(Stored records)

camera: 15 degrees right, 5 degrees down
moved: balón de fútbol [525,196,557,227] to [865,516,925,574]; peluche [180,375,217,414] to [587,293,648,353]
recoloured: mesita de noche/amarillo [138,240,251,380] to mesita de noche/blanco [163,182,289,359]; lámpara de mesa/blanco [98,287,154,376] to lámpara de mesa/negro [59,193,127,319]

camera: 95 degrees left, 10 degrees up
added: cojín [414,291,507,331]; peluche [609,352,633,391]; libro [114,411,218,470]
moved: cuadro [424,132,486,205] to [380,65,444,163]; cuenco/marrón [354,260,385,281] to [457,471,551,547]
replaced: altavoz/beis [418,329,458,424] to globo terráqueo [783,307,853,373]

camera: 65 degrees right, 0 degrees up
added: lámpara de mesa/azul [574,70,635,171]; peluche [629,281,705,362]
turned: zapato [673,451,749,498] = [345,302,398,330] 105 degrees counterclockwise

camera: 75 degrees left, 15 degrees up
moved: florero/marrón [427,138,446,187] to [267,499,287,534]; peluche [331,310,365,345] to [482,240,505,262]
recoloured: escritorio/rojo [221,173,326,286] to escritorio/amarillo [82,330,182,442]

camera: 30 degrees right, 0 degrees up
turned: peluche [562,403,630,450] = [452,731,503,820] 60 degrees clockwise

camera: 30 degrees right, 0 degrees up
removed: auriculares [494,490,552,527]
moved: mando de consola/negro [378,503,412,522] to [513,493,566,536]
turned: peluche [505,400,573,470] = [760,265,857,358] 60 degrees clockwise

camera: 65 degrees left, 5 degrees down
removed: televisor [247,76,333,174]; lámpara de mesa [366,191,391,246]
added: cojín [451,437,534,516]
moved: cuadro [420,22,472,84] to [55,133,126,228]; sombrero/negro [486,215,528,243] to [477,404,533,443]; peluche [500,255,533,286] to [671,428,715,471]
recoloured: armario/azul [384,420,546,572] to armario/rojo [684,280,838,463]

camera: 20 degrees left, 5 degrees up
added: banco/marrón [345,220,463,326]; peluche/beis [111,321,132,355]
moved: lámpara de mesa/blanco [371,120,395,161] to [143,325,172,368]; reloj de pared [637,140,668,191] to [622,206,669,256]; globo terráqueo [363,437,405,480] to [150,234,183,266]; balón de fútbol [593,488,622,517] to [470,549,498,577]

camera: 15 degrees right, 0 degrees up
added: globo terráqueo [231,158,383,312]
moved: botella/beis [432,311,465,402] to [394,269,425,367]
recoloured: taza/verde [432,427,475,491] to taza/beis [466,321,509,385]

EXERCISE INSTRUCTIONS: Output each entry precisely as given.

RESPONSE:
camera: 15 degrees right, 5 degrees down
moved: balón de fútbol [525,196,557,227] to [865,516,925,574]; peluche [180,375,217,414] to [587,293,648,353]
recoloured: mesita de noche/amarillo [138,240,251,380] to mesita de noche/blanco [163,182,289,359]; lámpara de mesa/blanco [98,287,154,376] to lámpara de mesa/negro [59,193,127,319]

camera: 95 degrees left, 10 degrees up
added: cojín [414,291,507,331]; peluche [609,352,633,391]; libro [114,411,218,470]
moved: cuadro [424,132,486,205] to [380,65,444,163]; cuenco/marrón [354,260,385,281] to [457,471,551,547]
replaced: altavoz/beis [418,329,458,424] to globo terráqueo [783,307,853,373]

camera: 65 degrees right, 0 degrees up
added: lámpara de mesa/azul [574,70,635,171]; peluche [629,281,705,362]
turned: zapato [673,451,749,498] = [345,302,398,330] 105 degrees counterclockwise

camera: 75 degrees left, 15 degrees up
moved: florero/marrón [427,138,446,187] to [267,499,287,534]; peluche [331,310,365,345] to [482,240,505,262]
recoloured: escritorio/rojo [221,173,326,286] to escritorio/amarillo [82,330,182,442]

camera: 30 degrees right, 0 degrees up
turned: peluche [562,403,630,450] = [452,731,503,820] 60 degrees clockwise

camera: 30 degrees right, 0 degrees up
removed: auriculares [494,490,552,527]
moved: mando de consola/negro [378,503,412,522] to [513,493,566,536]
turned: peluche [505,400,573,470] = [760,265,857,358] 60 degrees clockwise

camera: 65 degrees left, 5 degrees down
removed: televisor [247,76,333,174]; lámpara de mesa [366,191,391,246]
added: cojín [451,437,534,516]
moved: cuadro [420,22,472,84] to [55,133,126,228]; sombrero/negro [486,215,528,243] to [477,404,533,443]; peluche [500,255,533,286] to [671,428,715,471]
recoloured: armario/azul [384,420,546,572] to armario/rojo [684,280,838,463]

camera: 20 degrees left, 5 degrees up
added: banco/marrón [345,220,463,326]; peluche/beis [111,321,132,355]
moved: lámpara de mesa/blanco [371,120,395,161] to [143,325,172,368]; reloj de pared [637,140,668,191] to [622,206,669,256]; globo terráqueo [363,437,405,480] to [150,234,183,266]; balón de fútbol [593,488,622,517] to [470,549,498,577]

camera: 15 degrees right, 0 degrees up
added: globo terráqueo [231,158,383,312]
moved: botella/beis [432,311,465,402] to [394,269,425,367]
recoloured: taza/verde [432,427,475,491] to taza/beis [466,321,509,385]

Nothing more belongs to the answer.